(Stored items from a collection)
====

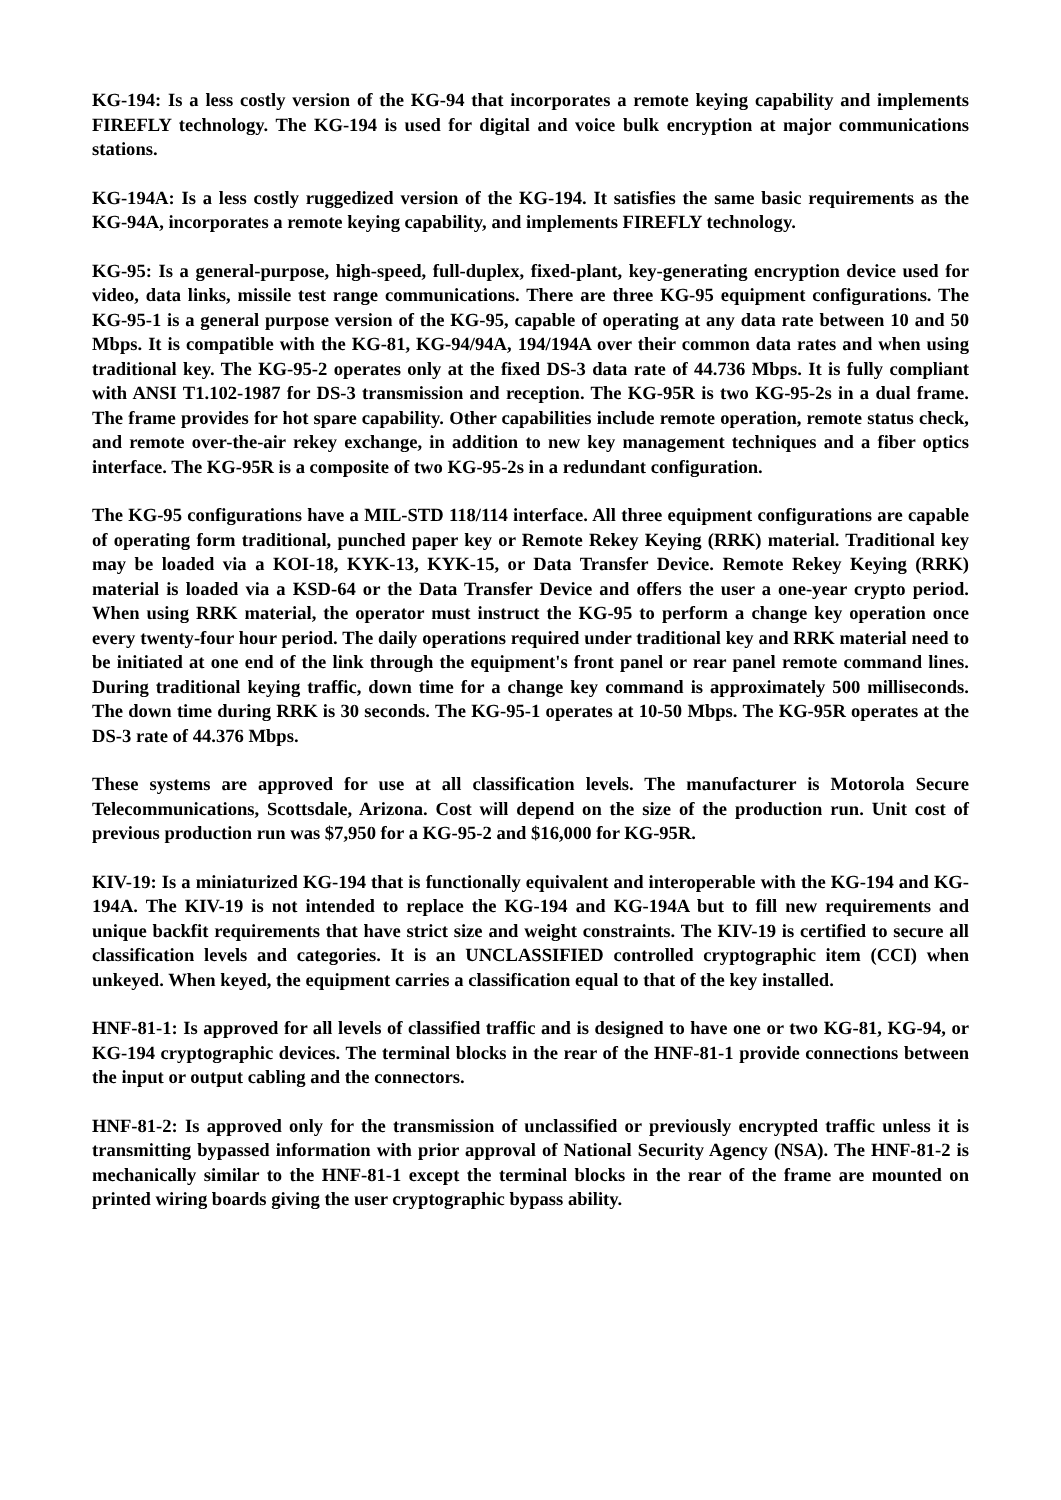KG-194: Is a less costly version of the KG-94 that incorporates a remote keying capability and implements FIREFLY technology. The KG-194 is used for digital and voice bulk encryption at major communications stations.
KG-194A: Is a less costly ruggedized version of the KG-194. It satisfies the same basic requirements as the KG-94A, incorporates a remote keying capability, and implements FIREFLY technology.
KG-95: Is a general-purpose, high-speed, full-duplex, fixed-plant, key-generating encryption device used for video, data links, missile test range communications. There are three KG-95 equipment configurations. The KG-95-1 is a general purpose version of the KG-95, capable of operating at any data rate between 10 and 50 Mbps. It is compatible with the KG-81, KG-94/94A, 194/194A over their common data rates and when using traditional key. The KG-95-2 operates only at the fixed DS-3 data rate of 44.736 Mbps. It is fully compliant with ANSI T1.102-1987 for DS-3 transmission and reception. The KG-95R is two KG-95-2s in a dual frame. The frame provides for hot spare capability. Other capabilities include remote operation, remote status check, and remote over-the-air rekey exchange, in addition to new key management techniques and a fiber optics interface. The KG-95R is a composite of two KG-95-2s in a redundant configuration.
The KG-95 configurations have a MIL-STD 118/114 interface. All three equipment configurations are capable of operating form traditional, punched paper key or Remote Rekey Keying (RRK) material. Traditional key may be loaded via a KOI-18, KYK-13, KYK-15, or Data Transfer Device. Remote Rekey Keying (RRK) material is loaded via a KSD-64 or the Data Transfer Device and offers the user a one-year crypto period. When using RRK material, the operator must instruct the KG-95 to perform a change key operation once every twenty-four hour period. The daily operations required under traditional key and RRK material need to be initiated at one end of the link through the equipment's front panel or rear panel remote command lines. During traditional keying traffic, down time for a change key command is approximately 500 milliseconds. The down time during RRK is 30 seconds. The KG-95-1 operates at 10-50 Mbps. The KG-95R operates at the DS-3 rate of 44.376 Mbps.
These systems are approved for use at all classification levels. The manufacturer is Motorola Secure Telecommunications, Scottsdale, Arizona. Cost will depend on the size of the production run. Unit cost of previous production run was $7,950 for a KG-95-2 and $16,000 for KG-95R.
KIV-19: Is a miniaturized KG-194 that is functionally equivalent and interoperable with the KG-194 and KG-194A. The KIV-19 is not intended to replace the KG-194 and KG-194A but to fill new requirements and unique backfit requirements that have strict size and weight constraints. The KIV-19 is certified to secure all classification levels and categories. It is an UNCLASSIFIED controlled cryptographic item (CCI) when unkeyed. When keyed, the equipment carries a classification equal to that of the key installed.
HNF-81-1: Is approved for all levels of classified traffic and is designed to have one or two KG-81, KG-94, or KG-194 cryptographic devices. The terminal blocks in the rear of the HNF-81-1 provide connections between the input or output cabling and the connectors.
HNF-81-2: Is approved only for the transmission of unclassified or previously encrypted traffic unless it is transmitting bypassed information with prior approval of National Security Agency (NSA). The HNF-81-2 is mechanically similar to the HNF-81-1 except the terminal blocks in the rear of the frame are mounted on printed wiring boards giving the user cryptographic bypass ability.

====

Please give back every line above exactly as it stands, without pictures.

=== COMPLETED TASK ===
KG-194: Is a less costly version of the KG-94 that incorporates a remote keying capability and implements FIREFLY technology. The KG-194 is used for digital and voice bulk encryption at major communications stations.
KG-194A: Is a less costly ruggedized version of the KG-194. It satisfies the same basic requirements as the KG-94A, incorporates a remote keying capability, and implements FIREFLY technology.
KG-95: Is a general-purpose, high-speed, full-duplex, fixed-plant, key-generating encryption device used for video, data links, missile test range communications. There are three KG-95 equipment configurations. The KG-95-1 is a general purpose version of the KG-95, capable of operating at any data rate between 10 and 50 Mbps. It is compatible with the KG-81, KG-94/94A, 194/194A over their common data rates and when using traditional key. The KG-95-2 operates only at the fixed DS-3 data rate of 44.736 Mbps. It is fully compliant with ANSI T1.102-1987 for DS-3 transmission and reception. The KG-95R is two KG-95-2s in a dual frame. The frame provides for hot spare capability. Other capabilities include remote operation, remote status check, and remote over-the-air rekey exchange, in addition to new key management techniques and a fiber optics interface. The KG-95R is a composite of two KG-95-2s in a redundant configuration.
The KG-95 configurations have a MIL-STD 118/114 interface. All three equipment configurations are capable of operating form traditional, punched paper key or Remote Rekey Keying (RRK) material. Traditional key may be loaded via a KOI-18, KYK-13, KYK-15, or Data Transfer Device. Remote Rekey Keying (RRK) material is loaded via a KSD-64 or the Data Transfer Device and offers the user a one-year crypto period. When using RRK material, the operator must instruct the KG-95 to perform a change key operation once every twenty-four hour period. The daily operations required under traditional key and RRK material need to be initiated at one end of the link through the equipment's front panel or rear panel remote command lines. During traditional keying traffic, down time for a change key command is approximately 500 milliseconds. The down time during RRK is 30 seconds. The KG-95-1 operates at 10-50 Mbps. The KG-95R operates at the DS-3 rate of 44.376 Mbps.
These systems are approved for use at all classification levels. The manufacturer is Motorola Secure Telecommunications, Scottsdale, Arizona. Cost will depend on the size of the production run. Unit cost of previous production run was $7,950 for a KG-95-2 and $16,000 for KG-95R.
KIV-19: Is a miniaturized KG-194 that is functionally equivalent and interoperable with the KG-194 and KG-194A. The KIV-19 is not intended to replace the KG-194 and KG-194A but to fill new requirements and unique backfit requirements that have strict size and weight constraints. The KIV-19 is certified to secure all classification levels and categories. It is an UNCLASSIFIED controlled cryptographic item (CCI) when unkeyed. When keyed, the equipment carries a classification equal to that of the key installed.
HNF-81-1: Is approved for all levels of classified traffic and is designed to have one or two KG-81, KG-94, or KG-194 cryptographic devices. The terminal blocks in the rear of the HNF-81-1 provide connections between the input or output cabling and the connectors.
HNF-81-2: Is approved only for the transmission of unclassified or previously encrypted traffic unless it is transmitting bypassed information with prior approval of National Security Agency (NSA). The HNF-81-2 is mechanically similar to the HNF-81-1 except the terminal blocks in the rear of the frame are mounted on printed wiring boards giving the user cryptographic bypass ability.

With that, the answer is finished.